Anche il palinsesto dei programmi della TV pubblica ed i contratti dei giornalisti che presenziano nelle trasmissioni, riescono così a conquistare le prime pagine dei giornali, sotto forma di una protesta urlata, dai toni decisamente sopra le righe, destinata naturalmente ad inserirsi nel filone della battaglia pro e contro Berlusconi che ormai coinvolge tutti in una bellicosa tenzone dove non si fanno prigionieri.

Lo spostamento della prima puntata del programma Ballarò alla settimana successiva, per dare spazio ad una puntata speciale di Porta a Porta concernente la “consegna” delle prime case ai terremotati d’Abruzzo, è stata l’occasione per scatenare una vera e propria canea che ha trovato ampia eco mediatica, quasi si trattasse di un affare di Stato della massima importanza. Giovanni Floris, noto conduttore del programma (uno dei tanti intrattenimenti salottieri che in Rai e Mediaset dispensano finti duelli all’ultimo sangue fra barbogi uomini politici dei due schieramenti, conditi con disinformazione a pioggia) ha espresso disappunto e rabbia per un atto da lui giudicato immotivato. Massimo D’Alema ha letto nella vicenda un episodio grave e dei segnali molto brutti. Paolo Gentiloni, responsabile comunicazione del PD, è arrivato perfino ad identificare l’avvenimento con il presunto inizio della “normalizzazione di Rai tre. Pancho Pardi, dell’IDV ha affermato di vedere nella decisione di spostare la puntata di Ballarò, la conferma di un crescente allarme per la libertà d’informazione all’interno della Rai.

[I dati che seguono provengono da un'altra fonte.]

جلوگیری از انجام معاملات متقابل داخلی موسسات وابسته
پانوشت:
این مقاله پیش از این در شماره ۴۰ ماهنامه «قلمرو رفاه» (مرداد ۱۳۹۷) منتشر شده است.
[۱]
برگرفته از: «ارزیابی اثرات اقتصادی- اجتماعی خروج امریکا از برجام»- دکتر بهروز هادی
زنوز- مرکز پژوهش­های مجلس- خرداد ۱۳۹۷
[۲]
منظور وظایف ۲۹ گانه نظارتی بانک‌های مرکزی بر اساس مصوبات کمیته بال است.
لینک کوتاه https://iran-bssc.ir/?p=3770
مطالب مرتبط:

Ma per la felicità di chi pensava si stesse facendo in fondo un po’ troppo can can intorno alla contesa di una diretta TV, fra due mediocri programmi (Porta a Porta e Ballarò) che mai hanno potuto nutrire l’ambizione di fare libera informazione, è arrivato Michele Santoro a denunciare una nuova baronata del callido Cagliostro di Arcore, che a suo dire agirebbe “vigliaccamente nell’ombra” per impedire ad alcuni giornalisti di esprimersi. I giornalisti, o meglio il giornalista in questione, sembra essere Marco Travaglio, non proprio qualcuno a cui negli ultimi anni, (Rai 2, Repubblica, L’unità, Blog di Beppe Grillo, almeno una decina di libri con le maggiori case editrici) in Italia sia stato in verità impedito di esprimere le proprie opinioni. Marco Travaglio stando alle parole di Santoro, a poco più di una settimana dal debutto della trasmissione Anno Zero (discreto programma che tenta di fare approfondimento politico in maniera abbastanza ficcante anche se spesso tradendo la partigianeria del conduttore) non avrebbe ancora ricevuto il perfezionamento del contratto, nonostante lo stesso Santoro abbia più volte ribadito che senza Travaglio non esiste neppure Anno Zero.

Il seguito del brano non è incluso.